* _Work instruction_: Looking at the data, count the lines where the word "della" occurs and answer with only the number.

┄┄┄┄┄┄┄┄┄┄

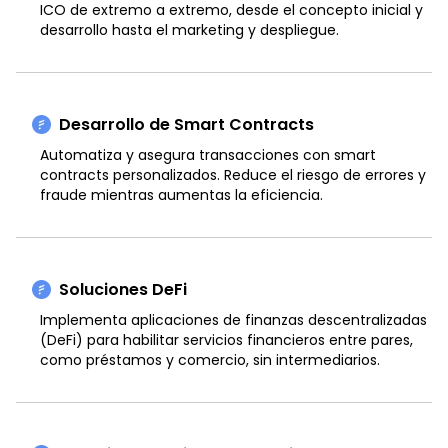
ICO de extremo a extremo, desde el concepto inicial y
desarrollo hasta el marketing y despliegue.
Desarrollo de Smart Contracts
Automatiza y asegura transacciones con smart
contracts personalizados. Reduce el riesgo de errores y
fraude mientras aumentas la eficiencia.
Soluciones DeFi
Implementa aplicaciones de finanzas descentralizadas
(DeFi) para habilitar servicios financieros entre pares,
como préstamos y comercio, sin intermediarios.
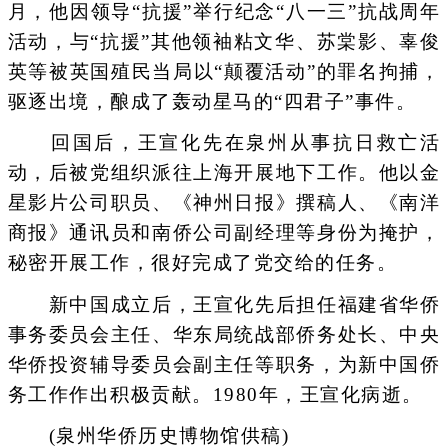
月，他因领导“抗援”举行纪念“八一三”抗战周年
活动，与“抗援”其他领袖粘文华、苏棠影、辜俊
英等被英国殖民当局以“颠覆活动”的罪名拘捕，
驱逐出境，酿成了轰动星马的“四君子”事件。
回国后，王宣化先在泉州从事抗日救亡活
动，后被党组织派往上海开展地下工作。他以金
星影片公司职员、《神州日报》撰稿人、《南洋
商报》通讯员和南侨公司副经理等身份为掩护，
秘密开展工作，很好完成了党交给的任务。
新中国成立后，王宣化先后担任福建省华侨
事务委员会主任、华东局统战部侨务处长、中央
华侨投资辅导委员会副主任等职务，为新中国侨
务工作作出积极贡献。1980年，王宣化病逝。
(泉州华侨历史博物馆供稿)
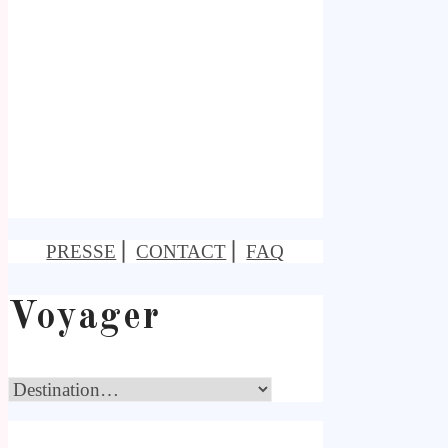
PRESSE
⎢
CONTACT
⎢
FAQ
Voyager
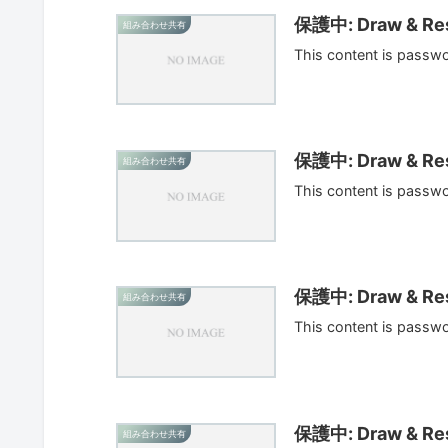
保護中: Draw & Res
組み合わせ共有
This content is passw
保護中: Draw & Res
組み合わせ共有
This content is passw
保護中: Draw & Res
組み合わせ共有
This content is passw
保護中: Draw & Res
組み合わせ共有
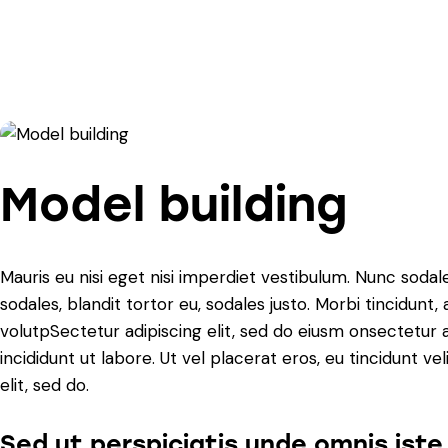
Model building
Mauris eu nisi eget nisi imperdiet vestibulum. Nunc sodale
sodales, blandit tortor eu, sodales justo. Morbi tincidunt,
volutpSectetur adipiscing elit, sed do eiusm onsectetur 
incididunt ut labore. Ut vel placerat eros, eu tincidunt vel
elit, sed do.
Sed ut perspiciatis unde omnis iste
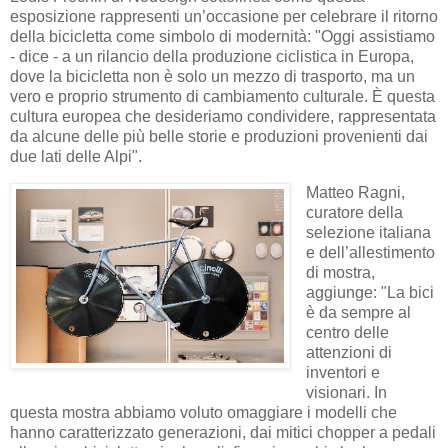
esposizione rappresenti un’occasione per celebrare il ritorno
della bicicletta come simbolo di modernità: "Oggi assistiamo
- dice - a un rilancio della produzione ciclistica in Europa,
dove la bicicletta non è solo un mezzo di trasporto, ma un
vero e proprio strumento di cambiamento culturale. È questa
cultura europea che desideriamo condividere, rappresentata
da alcune delle più belle storie e produzioni provenienti dai
due lati delle Alpi".
Matteo Ragni,
curatore della
selezione italiana
e dell’allestimento
di mostra,
aggiunge: "La bici
è da sempre al
centro delle
attenzioni di
inventori e
visionari. In
questa mostra abbiamo voluto omaggiare i modelli che
hanno caratterizzato generazioni, dai mitici chopper a pedali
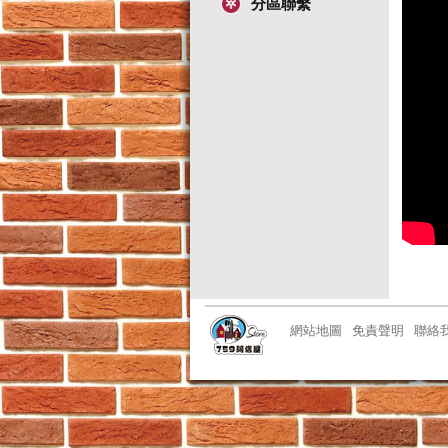
分區聯繫
網站地圖
免責聲明
聯絡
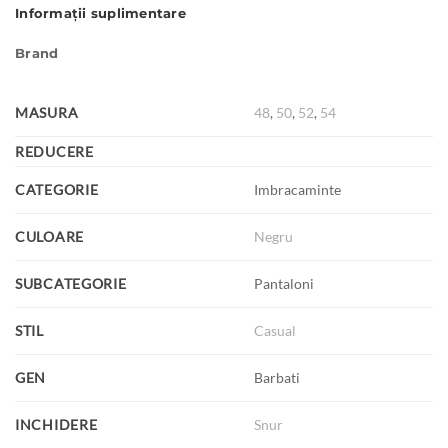
Informații suplimentare
Brand
MASURA
48
,
50
,
52
,
54
REDUCERE
CATEGORIE
Imbracaminte
CULOARE
Negru
SUBCATEGORIE
Pantaloni
STIL
Casual
GEN
Barbati
INCHIDERE
Snur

┄┄┄┄┄┄┄┄┄┄

* _Solution to the problem_: 3